Pour mémoire, cette méthode de récolte est interdite par la Charte de Qualité élaborée par » L’Abeille du Forez « .
La récolte au souffleur
Elle met en œuvre un souffleur thermique et nécessite la présence de deux personnes pour une bonne efficacité.
De ce fait elle est très peu utilisée en apiculture d’amateur et correspond plus à l’apiculture professionnelle. Après enfumage à l’entrée, le couvre-cadres est enlevé et à l’aide du souffleur les abeilles sont en partie refoulées dans le corps de ruche.
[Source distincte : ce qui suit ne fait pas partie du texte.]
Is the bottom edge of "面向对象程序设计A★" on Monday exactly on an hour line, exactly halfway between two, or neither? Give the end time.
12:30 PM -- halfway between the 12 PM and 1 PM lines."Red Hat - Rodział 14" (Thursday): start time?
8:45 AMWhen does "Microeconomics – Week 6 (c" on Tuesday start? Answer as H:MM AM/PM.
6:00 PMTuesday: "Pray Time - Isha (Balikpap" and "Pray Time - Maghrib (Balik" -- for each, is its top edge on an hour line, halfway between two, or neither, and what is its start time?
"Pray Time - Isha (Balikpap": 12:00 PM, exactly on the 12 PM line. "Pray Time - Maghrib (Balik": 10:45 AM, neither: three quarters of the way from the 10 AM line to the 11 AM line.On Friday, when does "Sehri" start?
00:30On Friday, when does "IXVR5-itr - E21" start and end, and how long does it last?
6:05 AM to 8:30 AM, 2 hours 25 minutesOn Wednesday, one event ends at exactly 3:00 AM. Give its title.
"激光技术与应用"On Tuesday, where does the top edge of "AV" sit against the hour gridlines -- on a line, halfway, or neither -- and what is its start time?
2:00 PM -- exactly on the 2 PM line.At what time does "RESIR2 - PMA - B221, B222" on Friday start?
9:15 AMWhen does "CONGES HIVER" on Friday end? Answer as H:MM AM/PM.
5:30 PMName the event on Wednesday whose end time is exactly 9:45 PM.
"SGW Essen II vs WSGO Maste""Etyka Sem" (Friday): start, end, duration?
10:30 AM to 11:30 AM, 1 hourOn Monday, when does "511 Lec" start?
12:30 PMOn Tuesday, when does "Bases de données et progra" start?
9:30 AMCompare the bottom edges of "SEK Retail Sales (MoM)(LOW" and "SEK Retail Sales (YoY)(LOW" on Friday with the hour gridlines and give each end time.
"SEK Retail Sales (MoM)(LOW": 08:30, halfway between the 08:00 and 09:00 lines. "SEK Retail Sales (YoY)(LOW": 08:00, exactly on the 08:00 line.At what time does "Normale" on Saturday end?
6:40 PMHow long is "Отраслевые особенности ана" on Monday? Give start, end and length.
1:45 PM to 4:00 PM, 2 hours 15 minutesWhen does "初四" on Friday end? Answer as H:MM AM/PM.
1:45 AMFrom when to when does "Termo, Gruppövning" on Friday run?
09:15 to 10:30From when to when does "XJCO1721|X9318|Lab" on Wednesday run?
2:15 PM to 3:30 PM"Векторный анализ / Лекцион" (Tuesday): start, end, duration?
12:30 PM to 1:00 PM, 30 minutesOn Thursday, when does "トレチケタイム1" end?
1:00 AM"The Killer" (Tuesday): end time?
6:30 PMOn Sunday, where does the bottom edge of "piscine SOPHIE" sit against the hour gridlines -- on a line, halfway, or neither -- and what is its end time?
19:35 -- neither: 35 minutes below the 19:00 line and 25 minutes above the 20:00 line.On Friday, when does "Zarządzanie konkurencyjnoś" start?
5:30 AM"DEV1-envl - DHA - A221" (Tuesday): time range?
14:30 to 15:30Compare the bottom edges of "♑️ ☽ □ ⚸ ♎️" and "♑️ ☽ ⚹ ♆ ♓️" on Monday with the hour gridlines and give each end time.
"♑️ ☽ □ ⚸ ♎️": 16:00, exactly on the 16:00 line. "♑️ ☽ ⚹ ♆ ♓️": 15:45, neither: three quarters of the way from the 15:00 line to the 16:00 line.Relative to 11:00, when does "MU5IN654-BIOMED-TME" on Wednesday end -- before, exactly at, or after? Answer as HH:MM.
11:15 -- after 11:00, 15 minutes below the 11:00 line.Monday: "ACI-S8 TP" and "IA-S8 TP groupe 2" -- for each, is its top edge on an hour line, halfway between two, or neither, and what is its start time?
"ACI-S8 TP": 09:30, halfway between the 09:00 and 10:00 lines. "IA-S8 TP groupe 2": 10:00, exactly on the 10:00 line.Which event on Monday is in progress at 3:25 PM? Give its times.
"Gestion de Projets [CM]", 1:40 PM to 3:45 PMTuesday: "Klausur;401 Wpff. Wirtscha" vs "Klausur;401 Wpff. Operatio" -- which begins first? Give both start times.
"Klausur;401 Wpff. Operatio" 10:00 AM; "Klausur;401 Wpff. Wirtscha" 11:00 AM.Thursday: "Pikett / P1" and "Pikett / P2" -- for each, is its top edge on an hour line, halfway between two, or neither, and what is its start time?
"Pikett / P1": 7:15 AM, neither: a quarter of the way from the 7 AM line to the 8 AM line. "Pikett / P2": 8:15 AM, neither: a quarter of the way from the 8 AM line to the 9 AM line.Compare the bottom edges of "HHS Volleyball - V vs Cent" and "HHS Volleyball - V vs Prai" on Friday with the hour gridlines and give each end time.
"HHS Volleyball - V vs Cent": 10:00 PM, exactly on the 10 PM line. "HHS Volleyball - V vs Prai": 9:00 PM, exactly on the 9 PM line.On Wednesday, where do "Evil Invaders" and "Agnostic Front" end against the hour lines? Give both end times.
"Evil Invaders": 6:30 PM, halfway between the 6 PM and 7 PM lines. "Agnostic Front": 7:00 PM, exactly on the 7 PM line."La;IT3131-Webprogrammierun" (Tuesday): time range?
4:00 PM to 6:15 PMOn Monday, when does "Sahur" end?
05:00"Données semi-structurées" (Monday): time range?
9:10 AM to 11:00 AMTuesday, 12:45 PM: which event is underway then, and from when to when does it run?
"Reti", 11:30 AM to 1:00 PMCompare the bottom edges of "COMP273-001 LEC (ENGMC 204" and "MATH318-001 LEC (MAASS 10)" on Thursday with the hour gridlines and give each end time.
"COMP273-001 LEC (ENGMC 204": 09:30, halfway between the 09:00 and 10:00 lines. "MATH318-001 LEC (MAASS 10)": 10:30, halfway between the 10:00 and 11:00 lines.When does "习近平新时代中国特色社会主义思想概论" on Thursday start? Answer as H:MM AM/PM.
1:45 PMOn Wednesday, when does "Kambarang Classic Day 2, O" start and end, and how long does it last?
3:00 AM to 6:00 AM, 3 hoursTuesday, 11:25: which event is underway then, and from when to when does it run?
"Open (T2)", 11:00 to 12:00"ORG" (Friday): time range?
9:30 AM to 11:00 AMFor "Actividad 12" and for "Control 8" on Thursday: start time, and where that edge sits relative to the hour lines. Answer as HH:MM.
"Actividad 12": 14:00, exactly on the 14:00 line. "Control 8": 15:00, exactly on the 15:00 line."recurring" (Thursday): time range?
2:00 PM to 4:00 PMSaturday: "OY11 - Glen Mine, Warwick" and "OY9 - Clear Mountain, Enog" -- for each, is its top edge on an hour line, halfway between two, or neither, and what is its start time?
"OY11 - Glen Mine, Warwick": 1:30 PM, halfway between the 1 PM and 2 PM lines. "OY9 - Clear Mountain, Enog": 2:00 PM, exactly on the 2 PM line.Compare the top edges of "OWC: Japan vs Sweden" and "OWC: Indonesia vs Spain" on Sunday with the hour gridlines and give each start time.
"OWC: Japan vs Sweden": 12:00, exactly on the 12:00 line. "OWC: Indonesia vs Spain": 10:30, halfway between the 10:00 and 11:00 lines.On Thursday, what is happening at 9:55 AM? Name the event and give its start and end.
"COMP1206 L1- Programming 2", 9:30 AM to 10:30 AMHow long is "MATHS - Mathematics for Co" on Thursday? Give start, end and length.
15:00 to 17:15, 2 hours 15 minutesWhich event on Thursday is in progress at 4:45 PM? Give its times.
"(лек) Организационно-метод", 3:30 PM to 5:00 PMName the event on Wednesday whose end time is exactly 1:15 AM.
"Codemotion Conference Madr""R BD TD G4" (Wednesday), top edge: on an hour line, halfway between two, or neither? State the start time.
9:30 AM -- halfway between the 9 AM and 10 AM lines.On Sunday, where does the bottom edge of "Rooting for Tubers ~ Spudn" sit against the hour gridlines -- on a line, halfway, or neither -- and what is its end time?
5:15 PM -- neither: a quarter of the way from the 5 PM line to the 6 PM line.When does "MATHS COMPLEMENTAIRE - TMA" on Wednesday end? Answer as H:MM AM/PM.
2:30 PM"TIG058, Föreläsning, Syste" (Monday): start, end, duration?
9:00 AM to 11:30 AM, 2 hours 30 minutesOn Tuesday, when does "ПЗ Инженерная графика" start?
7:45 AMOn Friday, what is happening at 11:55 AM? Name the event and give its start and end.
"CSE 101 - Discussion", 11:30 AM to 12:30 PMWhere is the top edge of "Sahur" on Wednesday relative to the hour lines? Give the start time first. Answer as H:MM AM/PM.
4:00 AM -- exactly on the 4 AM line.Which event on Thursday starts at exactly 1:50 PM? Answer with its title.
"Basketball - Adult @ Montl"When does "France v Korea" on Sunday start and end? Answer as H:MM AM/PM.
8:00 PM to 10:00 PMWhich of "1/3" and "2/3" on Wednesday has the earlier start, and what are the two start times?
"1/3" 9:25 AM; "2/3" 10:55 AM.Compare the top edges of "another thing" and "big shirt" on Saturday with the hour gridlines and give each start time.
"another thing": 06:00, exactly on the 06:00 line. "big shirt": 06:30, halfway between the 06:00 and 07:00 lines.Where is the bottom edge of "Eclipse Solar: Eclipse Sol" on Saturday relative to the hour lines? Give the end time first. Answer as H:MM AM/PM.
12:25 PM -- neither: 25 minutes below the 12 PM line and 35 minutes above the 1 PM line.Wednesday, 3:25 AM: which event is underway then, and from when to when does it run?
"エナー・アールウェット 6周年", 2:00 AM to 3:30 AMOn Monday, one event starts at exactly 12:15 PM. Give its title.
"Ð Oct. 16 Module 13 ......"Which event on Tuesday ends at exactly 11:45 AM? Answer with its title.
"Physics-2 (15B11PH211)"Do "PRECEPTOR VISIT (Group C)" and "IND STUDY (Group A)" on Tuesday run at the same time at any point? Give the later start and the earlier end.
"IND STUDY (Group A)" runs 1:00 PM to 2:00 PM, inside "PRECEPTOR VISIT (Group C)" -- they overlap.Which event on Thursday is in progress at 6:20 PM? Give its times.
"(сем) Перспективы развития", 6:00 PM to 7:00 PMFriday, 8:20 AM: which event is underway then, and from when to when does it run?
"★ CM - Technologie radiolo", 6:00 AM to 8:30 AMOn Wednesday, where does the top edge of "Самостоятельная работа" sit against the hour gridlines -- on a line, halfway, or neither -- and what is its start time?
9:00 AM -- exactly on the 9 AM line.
Puis la hausse est placée de chant et le souffleur est appliqué entre chaque ruelle. Les abeilles sont projetées à l’avant et reviennent à la ruche.
La hausse est alors enlevée d’un bloc lorsqu’elle est pratiquement vide d’abeilles. C’est de loin la méthode la plus rapide, pour ne pas dire expéditive.
Il est à noter que les abeilles ne manifestent aucune agressivité particulière.
Quelle que soit la méthode utilisée, il ne faut pas laisser de cadres garnis à la portée des abeilles, tout comme il faut veiller aux coulures de miel, morceaux de brèches qui tombent à terre ou abandonnés à proximité, voire simples traces de miel sur les ruches : cela risquerait de déclencher un pillage, phénomène qui peut dégénérer très vite parfois (fin de saison) et toujours difficile à maîtriser.
Il est donc bien d’avoir à portée de main un récipient hermétique pour récupérer les brèches et un seau d’eau avec une éponge.
La récolte faite, il conviendra d’extraire le miel le plus rapidement possible, pendant qu’il est encore à la température de la ruche et que sa fluidité favorisera son extraction puis sa décantation.
Ceci est d’autant plus important que la récolte sera faite tardivement avec des températures extérieures qui peuvent être fraîches.